» TASK:
Answer with one number only: how many lines in the material contain "down".

» DATA TO USE:
════════════════

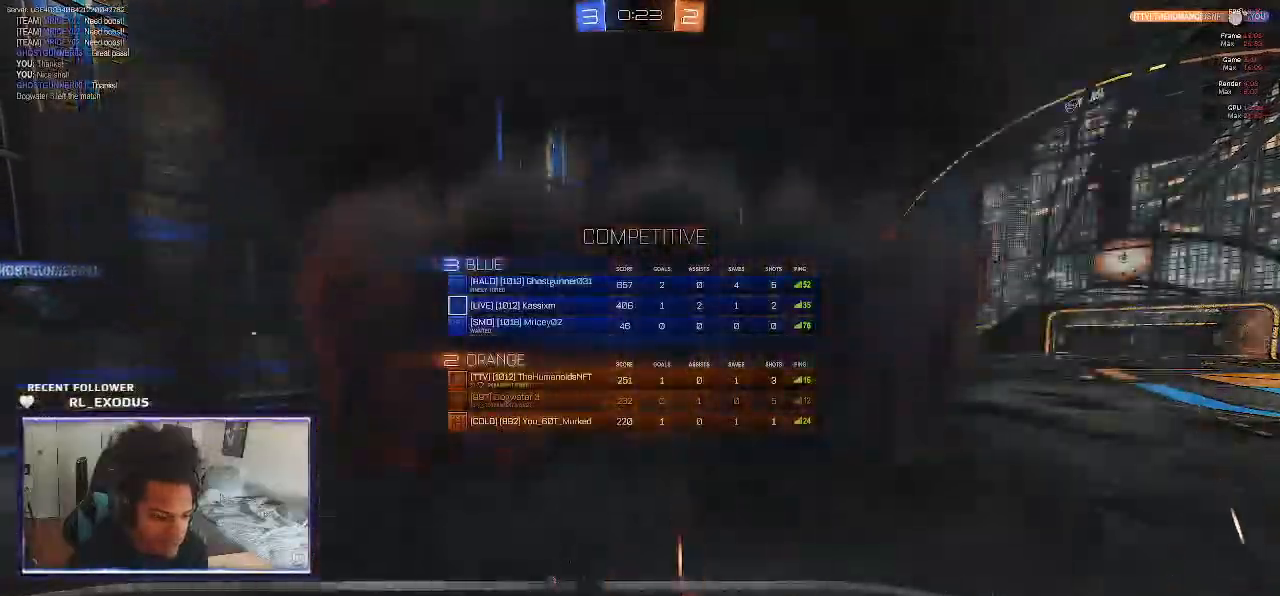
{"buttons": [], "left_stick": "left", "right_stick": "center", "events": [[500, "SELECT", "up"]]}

════════════════

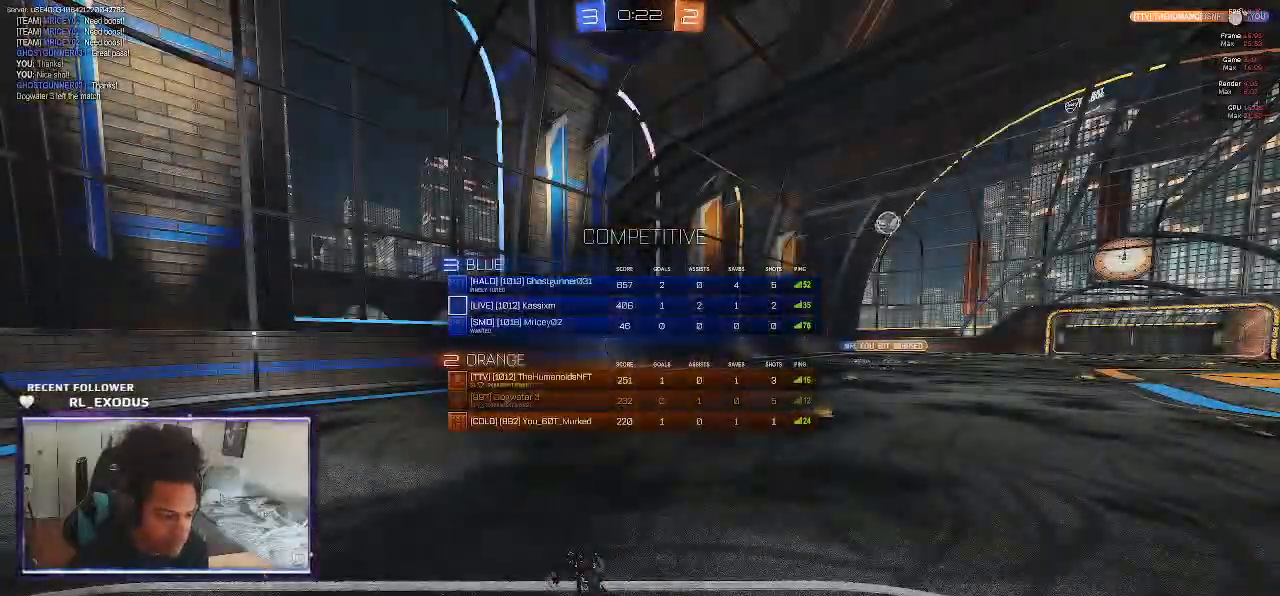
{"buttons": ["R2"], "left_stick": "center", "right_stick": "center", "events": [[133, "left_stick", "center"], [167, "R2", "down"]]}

════════════════

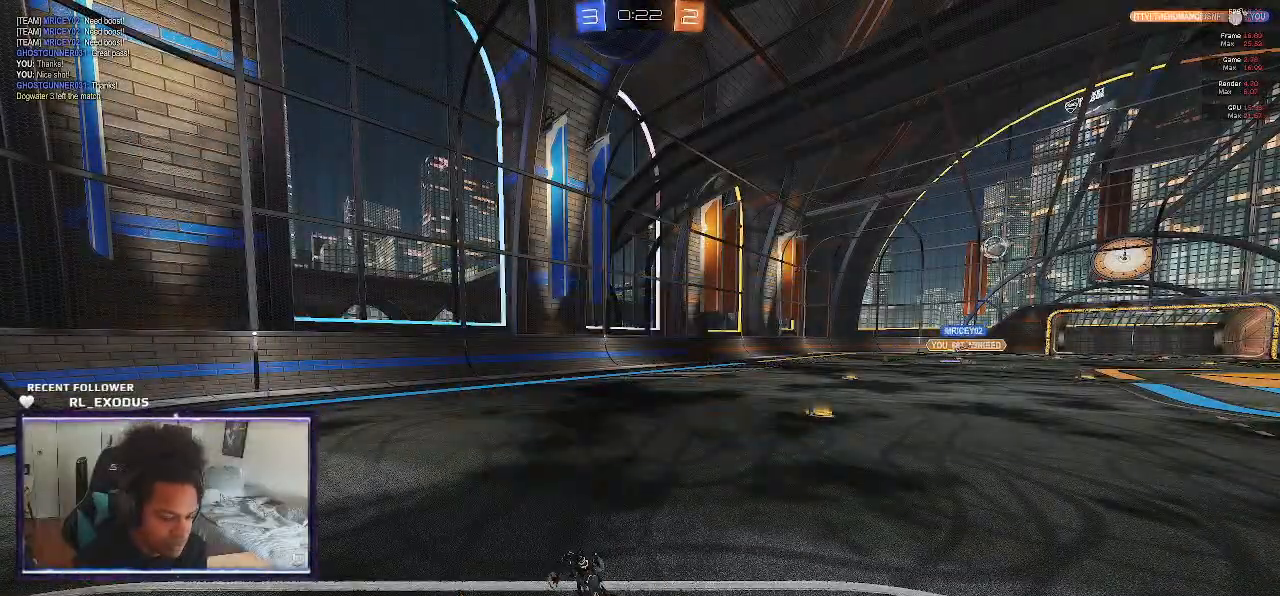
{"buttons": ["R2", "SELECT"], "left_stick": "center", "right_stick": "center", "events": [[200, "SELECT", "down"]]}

════════════════

» OUTPUT BELOW:
2